Unrest in the past few days in neighbouring Algeria over unemployment and food prices has killed two people and injured hundreds, officials said. The violence in Algeria appeared to have subsided on Sunday and there was no evidence of any link to the Tunisian unrest.
Cease-fire PLEA
Nejib Chebbi, founder of Tunisia's PDP opposition party, said in a statement sent to the media an end to the use of fire arms was needed "to spare the lives of innocent citizens and to respect their right to protest peacefully."
Chebbi's party has no seats in parliament but Western diplomats* say he is the most credible leader in Tunisia's weak and divided opposition.
Earlier, at least six residents in Thala who spoke by telephone to Reuters said they had seen several military vehicles enter the town late on Saturday.
There had been no previous reports of the military being brought in to help police quell the rioting. Officials could not be reached to comment on military involvement.
President Ben Ali has said the violent protests are unacceptable and could discourage investors and tourists who provide a large part of the country's revenues.

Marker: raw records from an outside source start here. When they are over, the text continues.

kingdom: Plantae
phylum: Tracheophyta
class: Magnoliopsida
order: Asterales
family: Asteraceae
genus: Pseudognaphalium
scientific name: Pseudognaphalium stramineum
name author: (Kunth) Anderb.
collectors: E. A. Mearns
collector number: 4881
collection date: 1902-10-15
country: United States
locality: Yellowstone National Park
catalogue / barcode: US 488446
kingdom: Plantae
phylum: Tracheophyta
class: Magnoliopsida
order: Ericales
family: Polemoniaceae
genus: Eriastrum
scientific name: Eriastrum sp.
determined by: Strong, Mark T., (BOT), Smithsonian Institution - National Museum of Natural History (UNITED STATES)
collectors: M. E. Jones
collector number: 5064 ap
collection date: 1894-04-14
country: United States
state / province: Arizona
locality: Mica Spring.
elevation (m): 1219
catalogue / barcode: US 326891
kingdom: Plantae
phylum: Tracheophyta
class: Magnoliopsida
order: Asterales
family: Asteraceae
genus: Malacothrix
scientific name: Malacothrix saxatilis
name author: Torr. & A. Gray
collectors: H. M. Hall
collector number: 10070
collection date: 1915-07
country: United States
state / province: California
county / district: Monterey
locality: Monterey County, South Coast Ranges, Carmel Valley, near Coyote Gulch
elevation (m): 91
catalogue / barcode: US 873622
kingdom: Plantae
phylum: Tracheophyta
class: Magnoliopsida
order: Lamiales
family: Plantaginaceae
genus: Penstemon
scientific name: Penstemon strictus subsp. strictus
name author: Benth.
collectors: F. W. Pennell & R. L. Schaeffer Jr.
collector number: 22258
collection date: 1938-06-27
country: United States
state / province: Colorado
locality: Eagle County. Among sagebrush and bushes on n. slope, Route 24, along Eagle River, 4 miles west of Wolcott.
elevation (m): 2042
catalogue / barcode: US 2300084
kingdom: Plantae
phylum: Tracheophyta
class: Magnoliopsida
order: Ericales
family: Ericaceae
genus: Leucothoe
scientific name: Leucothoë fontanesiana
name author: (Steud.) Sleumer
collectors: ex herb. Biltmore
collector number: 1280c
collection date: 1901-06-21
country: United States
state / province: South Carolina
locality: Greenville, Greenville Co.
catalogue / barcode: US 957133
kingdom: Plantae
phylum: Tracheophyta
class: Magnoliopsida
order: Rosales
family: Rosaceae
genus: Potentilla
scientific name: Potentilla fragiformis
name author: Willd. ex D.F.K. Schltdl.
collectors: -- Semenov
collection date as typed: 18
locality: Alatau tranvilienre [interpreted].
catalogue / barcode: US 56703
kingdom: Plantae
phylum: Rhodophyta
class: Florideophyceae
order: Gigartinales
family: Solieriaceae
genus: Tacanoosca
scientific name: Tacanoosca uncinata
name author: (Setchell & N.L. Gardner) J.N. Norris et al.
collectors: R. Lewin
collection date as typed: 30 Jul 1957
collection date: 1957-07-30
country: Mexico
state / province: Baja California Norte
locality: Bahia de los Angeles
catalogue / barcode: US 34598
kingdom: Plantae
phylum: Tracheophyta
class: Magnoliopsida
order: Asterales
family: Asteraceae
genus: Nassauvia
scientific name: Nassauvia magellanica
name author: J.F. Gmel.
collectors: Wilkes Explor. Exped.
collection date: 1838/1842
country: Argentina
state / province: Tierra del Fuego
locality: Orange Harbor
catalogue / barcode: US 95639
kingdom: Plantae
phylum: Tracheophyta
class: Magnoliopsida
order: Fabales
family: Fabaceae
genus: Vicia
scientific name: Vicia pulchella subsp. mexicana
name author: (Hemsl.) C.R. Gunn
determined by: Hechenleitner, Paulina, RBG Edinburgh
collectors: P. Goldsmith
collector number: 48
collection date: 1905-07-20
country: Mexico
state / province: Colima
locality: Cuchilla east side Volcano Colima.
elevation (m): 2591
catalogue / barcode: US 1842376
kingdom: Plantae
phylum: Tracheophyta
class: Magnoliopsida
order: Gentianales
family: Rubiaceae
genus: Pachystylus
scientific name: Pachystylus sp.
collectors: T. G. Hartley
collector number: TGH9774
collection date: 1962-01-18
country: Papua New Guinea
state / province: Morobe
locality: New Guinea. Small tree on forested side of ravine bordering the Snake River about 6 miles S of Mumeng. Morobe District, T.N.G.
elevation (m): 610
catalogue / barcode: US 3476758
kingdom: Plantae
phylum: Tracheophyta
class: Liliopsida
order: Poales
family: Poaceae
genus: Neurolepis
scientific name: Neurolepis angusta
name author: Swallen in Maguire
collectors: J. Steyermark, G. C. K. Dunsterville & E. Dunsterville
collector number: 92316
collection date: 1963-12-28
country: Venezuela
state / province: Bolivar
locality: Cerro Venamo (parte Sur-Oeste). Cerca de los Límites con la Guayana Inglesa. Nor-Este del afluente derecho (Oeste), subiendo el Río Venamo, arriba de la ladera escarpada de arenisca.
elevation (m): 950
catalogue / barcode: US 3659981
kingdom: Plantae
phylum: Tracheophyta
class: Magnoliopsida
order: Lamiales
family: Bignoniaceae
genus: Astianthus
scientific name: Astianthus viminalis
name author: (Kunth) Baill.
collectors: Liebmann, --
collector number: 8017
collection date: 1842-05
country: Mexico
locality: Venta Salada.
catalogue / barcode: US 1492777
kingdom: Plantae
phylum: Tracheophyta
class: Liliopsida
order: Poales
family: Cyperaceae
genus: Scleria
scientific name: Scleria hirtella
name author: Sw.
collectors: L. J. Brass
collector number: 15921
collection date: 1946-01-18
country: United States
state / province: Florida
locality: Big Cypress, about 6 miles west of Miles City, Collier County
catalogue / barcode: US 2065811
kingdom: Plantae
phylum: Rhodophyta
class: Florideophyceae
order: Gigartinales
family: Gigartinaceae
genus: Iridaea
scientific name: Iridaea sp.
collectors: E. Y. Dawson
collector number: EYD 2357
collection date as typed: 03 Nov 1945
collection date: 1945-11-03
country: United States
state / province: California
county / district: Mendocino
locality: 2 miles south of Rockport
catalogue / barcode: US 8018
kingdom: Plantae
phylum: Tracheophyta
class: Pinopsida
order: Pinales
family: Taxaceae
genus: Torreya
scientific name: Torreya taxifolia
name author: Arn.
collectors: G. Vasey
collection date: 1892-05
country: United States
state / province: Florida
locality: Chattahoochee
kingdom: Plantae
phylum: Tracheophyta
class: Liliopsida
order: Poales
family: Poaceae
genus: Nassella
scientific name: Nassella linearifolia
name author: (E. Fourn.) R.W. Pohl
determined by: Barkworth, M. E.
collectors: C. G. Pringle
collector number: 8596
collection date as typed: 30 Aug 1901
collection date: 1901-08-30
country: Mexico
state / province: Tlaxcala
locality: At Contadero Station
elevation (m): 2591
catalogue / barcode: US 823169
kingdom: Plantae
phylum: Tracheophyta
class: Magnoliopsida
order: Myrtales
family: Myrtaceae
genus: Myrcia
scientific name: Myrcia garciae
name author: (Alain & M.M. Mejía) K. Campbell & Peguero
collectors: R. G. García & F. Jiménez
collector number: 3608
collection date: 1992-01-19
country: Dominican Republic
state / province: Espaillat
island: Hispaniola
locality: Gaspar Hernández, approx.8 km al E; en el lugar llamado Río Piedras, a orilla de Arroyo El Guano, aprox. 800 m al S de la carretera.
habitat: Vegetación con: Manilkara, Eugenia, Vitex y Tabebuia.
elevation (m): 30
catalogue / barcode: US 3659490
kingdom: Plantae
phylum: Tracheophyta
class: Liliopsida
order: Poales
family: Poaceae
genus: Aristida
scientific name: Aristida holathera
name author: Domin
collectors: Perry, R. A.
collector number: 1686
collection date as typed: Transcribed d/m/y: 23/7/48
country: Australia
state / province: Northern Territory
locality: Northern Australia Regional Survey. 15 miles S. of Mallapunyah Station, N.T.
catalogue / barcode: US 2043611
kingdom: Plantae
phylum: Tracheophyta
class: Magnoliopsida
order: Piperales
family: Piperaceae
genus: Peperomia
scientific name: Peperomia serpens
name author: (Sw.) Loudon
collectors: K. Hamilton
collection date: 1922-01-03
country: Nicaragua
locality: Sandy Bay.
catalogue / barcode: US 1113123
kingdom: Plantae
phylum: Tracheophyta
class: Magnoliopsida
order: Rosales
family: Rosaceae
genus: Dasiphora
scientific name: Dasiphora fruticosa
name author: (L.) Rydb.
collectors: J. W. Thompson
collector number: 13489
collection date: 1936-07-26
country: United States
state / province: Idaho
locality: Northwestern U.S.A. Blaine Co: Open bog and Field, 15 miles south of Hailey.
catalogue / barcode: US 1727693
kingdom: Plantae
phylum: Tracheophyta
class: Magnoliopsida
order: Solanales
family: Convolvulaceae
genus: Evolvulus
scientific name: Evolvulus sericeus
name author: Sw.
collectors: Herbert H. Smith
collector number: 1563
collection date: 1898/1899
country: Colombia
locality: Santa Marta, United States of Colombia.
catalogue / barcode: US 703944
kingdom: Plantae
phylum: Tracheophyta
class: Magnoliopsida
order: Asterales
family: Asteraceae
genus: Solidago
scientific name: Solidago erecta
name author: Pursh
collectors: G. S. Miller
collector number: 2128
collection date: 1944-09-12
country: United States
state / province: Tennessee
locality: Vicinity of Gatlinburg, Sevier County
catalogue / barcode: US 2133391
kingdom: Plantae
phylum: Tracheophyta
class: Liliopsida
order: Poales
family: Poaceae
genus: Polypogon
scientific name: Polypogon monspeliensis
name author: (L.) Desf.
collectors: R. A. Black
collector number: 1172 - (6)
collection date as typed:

Tunisian authorities say they have responded to protesters' grievances by launching, with employers, a programme to urgently give jobs to 50,000 unemployed graduates.
The United States said on Friday it called in Tunisia's ambassador in Washington to express concern about the protests. The country has in the past been praised by Western allies as a model of stability in the Arab world.
Before this weekend's violence, two people had been killed in the unrest. Another two killed themselves in acts of protest, including one man who set himself on fire last month, triggering the series of riots.
Tunisia has recorded strong economic growth in the past decade but it has not been fast enough to satisfy demand for jobs. This is particularly acute among the young in the interior of the country, away from the more prosperous coastal areas.